Needless to say, Maurice Sendak’s In the Night Kitchen is something else altogether, even though it’s every bit as much a “night book” if not a quintessential first read. The operative word is excitement. Mickey’s neither on his way into peaceful sleep or pretending to run away; he’s embarking on an adventure, and if it’s “only a dream,” it’s a dream he seems to demand. He’s one tough kid, bossy, too — you can see why Tony Soprano would like him. He’s a mob boss in embryo. When he hears noises in the night does he hide under the covers? No, he stands up and shouts “QUIET DOWN THERE!” For a less bold kid, that tumble into the night kitchen would be a nightmare with the three Oliver Hardy bakers morphing into bloated boogiemen out of the witch’s kitchen in Faust. But Mickey is as spunky and resourceful as his Disney namesake. In fact, Sendak is a collector of Mickey Mouse memorabilia. As he admits in an online interview with Hank Nuwer, it “all started in the late ’60s when I was doing In the Night Kitchen. I needed things from my childhood, and the Mickey Mouse things were my favorite. They helped me kind of taste that time and time again. The whole collection was really a means of turning me on to my book.”

Since Sendak is no less a collector and devotee of Herman Melville, it’s hard not to see the jaunty heroes of Typee and Omoo reflected in Mickey’s adventurous spirit. More than that, the element into which Mickey is dipped and clothed and out of which he shapes his little airplane, and particularly his submergence in milk (“I’m in the milk and the milk’s in me!”) may remind readers of Moby Dick of the way Melville dips and clothes, oils and submerges Ishmael and the crew of Pequod in the spermy matter of the whale. Melville aside, the real glory of In the Night Kitchen is spread out in the great two-page central image of Mickey hovering in his little plane above the milk bottle skyscraper in Sendak’s kitchen counter reinvention of the Manhattan skyline with its pot and canister, colander, nutcracker, egg-beater, mix-master towers, the bakers way below, and the yellow moon and stars in the deep blue sky.

While Goodnight Moon encourages a soothing, accepting quietude, Sendak’s Night Kitchen ride celebrates boldness. Before he slides back into bed, there’s Mickey, naked atop the milk bottle, helmeted by a milk pitcher, bellowing, in big red letters, the book’s most explosive message: “COCK-A-DOODLE DOO!” (also the title of one of Melville’s weirdest, most spiritedly written short works).

Maybe it’s Mickey’s naked attitude, his red-lettered roar in the face of civility, that helped make In the Night Kitchen number 25 on the A.L.A. list of the 100 “most frequently challenged” books betwen 1990 and 2000. A naked boy (full frontal nudity yet) in a book for children would already have the custodians of moral values leaning on the local librarian, but a bold, defiant naked boy might suggest a rebel or radical activist in the making.

Or maybe just an 80-year-old artist standing with a cane by his side at the birthday event in his honor, telling the audience at the 92nd Street Y that the tribute and the readings had ignited in him “a feeling of wanting to continue to work” even “with the world falling down around us.”

It’s Coming

You’re likely to find plenty of Sendak, and copies of Goodnight Moon and The Runaway Bunny, at the upcoming Friends of the Library Book Sale (October 3 to 5), which volunteers begin setting up in the Community Room next week.
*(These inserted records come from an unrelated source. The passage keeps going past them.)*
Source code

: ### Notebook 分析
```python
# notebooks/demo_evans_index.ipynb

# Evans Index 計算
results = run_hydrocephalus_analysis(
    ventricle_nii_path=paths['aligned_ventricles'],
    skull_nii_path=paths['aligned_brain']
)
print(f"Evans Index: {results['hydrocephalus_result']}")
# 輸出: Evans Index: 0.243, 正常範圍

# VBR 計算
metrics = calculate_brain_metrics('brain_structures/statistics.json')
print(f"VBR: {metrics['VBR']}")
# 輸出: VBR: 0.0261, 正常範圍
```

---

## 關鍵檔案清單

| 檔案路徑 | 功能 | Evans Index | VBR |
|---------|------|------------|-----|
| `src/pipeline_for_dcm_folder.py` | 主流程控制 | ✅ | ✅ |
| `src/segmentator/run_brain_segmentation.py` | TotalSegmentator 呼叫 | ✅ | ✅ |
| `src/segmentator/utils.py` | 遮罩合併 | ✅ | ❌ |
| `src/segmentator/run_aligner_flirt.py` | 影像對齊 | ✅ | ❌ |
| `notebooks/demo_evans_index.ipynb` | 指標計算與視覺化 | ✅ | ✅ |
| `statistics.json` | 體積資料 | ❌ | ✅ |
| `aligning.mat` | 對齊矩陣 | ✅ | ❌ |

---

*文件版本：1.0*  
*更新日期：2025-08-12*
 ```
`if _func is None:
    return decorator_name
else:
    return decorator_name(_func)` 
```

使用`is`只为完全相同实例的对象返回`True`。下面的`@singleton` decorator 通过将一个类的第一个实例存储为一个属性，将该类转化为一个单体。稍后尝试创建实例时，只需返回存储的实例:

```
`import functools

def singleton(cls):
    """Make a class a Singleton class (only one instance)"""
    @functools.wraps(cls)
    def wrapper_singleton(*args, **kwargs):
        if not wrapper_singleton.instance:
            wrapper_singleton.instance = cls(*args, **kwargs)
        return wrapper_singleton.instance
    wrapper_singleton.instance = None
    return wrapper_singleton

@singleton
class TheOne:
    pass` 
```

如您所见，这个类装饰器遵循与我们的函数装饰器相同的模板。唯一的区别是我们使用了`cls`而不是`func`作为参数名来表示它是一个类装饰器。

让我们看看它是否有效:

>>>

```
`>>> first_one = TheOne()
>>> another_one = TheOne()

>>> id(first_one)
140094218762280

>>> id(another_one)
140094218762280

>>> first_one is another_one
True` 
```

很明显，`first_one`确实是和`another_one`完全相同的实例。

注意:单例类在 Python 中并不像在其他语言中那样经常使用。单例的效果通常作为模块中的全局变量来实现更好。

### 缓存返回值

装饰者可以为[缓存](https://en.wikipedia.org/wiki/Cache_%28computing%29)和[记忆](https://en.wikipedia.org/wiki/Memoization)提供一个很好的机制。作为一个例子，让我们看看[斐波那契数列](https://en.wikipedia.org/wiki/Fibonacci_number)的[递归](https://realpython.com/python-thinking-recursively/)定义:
Children’s books have been a highlight of the sale for as long as I can remember, or at least ever since the days when children’s librarian Dudley Carlson used to donate 15 to 20 boxes of accumulated library freebies. Babar the elephant is well-represented, by the way, in case anyone wants to ponder the deeper political meanings raised in Edward Rothstein’s recent New York Times review of the Morgan Library exhibit, “Drawing Babar.”